Adoption of resolution followed week of contentious negotiations during which Russia, Ethiopia complained that proposed measure appeared to favor Morocco.

The UN Security Council on Friday backed a US-drafted resolution that urges Morocco and the Polisario Front to prepare for talks on settling the decades-old conflict over Western Sahara.

The council renewed for six months the mandate of a UN mission that has been monitoring a ceasefire in Western Sahara since 1991 and spelled out steps for a return to negotiations.

China, Russia and Ethiopia abstained, but the measure passed with support from all 12 other countries in the council.

“The expectation is clear,” US political coordinator Amy Tachco told the council after the vote. “It is time to see progress toward a political solution and after 27 years, to stop perpetuating the status quo.”
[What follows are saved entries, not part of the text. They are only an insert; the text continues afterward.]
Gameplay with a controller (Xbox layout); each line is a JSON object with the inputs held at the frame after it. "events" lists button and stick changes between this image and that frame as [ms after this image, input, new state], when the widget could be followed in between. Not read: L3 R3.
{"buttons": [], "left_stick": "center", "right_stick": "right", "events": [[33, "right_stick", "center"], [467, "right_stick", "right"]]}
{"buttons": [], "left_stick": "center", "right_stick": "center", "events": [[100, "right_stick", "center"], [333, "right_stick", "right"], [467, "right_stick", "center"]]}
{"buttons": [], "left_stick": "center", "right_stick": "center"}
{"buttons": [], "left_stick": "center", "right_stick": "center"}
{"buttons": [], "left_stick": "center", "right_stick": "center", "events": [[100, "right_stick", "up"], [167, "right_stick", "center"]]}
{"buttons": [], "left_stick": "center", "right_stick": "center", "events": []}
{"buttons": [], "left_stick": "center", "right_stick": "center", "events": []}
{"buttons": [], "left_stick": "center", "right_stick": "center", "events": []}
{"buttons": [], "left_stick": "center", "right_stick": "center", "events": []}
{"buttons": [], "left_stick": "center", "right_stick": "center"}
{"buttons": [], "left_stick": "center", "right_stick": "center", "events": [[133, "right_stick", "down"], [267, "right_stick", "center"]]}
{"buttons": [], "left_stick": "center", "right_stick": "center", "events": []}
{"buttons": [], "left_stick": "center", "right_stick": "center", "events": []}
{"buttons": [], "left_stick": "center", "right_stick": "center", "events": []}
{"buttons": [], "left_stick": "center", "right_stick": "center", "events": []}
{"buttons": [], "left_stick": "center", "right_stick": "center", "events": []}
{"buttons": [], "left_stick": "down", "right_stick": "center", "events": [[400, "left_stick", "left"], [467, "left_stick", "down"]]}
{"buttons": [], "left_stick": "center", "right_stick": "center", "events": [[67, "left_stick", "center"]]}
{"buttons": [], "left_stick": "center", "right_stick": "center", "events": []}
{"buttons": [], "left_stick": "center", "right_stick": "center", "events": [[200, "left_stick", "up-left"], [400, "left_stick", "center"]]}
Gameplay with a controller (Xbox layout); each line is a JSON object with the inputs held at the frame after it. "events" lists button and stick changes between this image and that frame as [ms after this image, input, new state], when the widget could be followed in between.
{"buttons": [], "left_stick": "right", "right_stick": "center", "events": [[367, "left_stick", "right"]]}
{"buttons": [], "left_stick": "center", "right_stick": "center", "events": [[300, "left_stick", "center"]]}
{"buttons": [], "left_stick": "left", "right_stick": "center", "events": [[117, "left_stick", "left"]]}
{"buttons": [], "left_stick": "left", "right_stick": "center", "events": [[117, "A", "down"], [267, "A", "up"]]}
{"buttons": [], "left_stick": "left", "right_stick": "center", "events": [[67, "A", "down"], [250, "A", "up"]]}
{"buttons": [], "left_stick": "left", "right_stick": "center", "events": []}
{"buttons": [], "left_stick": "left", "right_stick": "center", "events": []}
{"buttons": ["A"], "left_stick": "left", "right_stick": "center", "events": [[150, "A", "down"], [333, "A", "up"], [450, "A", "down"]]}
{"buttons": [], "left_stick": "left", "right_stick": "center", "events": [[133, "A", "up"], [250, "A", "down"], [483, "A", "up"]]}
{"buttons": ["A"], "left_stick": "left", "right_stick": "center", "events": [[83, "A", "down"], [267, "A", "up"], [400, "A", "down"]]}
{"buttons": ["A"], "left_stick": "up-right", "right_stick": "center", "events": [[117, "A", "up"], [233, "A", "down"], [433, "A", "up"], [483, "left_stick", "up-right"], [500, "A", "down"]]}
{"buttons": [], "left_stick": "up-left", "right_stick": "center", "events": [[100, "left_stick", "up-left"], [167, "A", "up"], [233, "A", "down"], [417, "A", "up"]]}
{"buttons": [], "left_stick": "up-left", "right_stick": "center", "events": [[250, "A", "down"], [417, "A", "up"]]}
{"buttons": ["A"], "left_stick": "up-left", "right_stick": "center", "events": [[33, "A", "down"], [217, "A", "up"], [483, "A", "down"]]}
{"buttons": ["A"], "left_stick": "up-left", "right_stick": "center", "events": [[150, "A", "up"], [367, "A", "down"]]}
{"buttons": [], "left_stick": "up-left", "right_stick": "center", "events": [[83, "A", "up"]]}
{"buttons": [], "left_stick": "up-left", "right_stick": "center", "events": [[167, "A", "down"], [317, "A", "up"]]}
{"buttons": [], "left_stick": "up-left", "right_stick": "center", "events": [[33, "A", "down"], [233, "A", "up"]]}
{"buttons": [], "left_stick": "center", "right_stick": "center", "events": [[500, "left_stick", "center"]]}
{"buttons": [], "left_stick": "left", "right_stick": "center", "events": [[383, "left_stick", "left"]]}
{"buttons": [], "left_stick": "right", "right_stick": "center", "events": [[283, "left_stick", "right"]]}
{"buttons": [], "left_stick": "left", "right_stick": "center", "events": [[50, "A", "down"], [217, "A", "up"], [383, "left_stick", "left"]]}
Morocco and the Polisario fought for control of Western Sahara from 1975 to 1991, but diplomatic efforts to end the conflict have been deadlocked since the last round of UN-sponsored talks in 2008.

The adoption followed a week of contentious negotiations during which Russia and Ethiopia complained that the proposed measure appeared to favor Morocco’s stance.

Russian Deputy Ambassador Vladimir Safronkov told the council that the resolution was “unbalanced,” adding: “let’s not decide in the place of the sides what the outcome will be” of a new round of talks.

Morocco maintains that negotiations on a settlement should focus on its proposal for autonomy for Western Sahara and rejects the Polisario’s insistence on an independence referendum.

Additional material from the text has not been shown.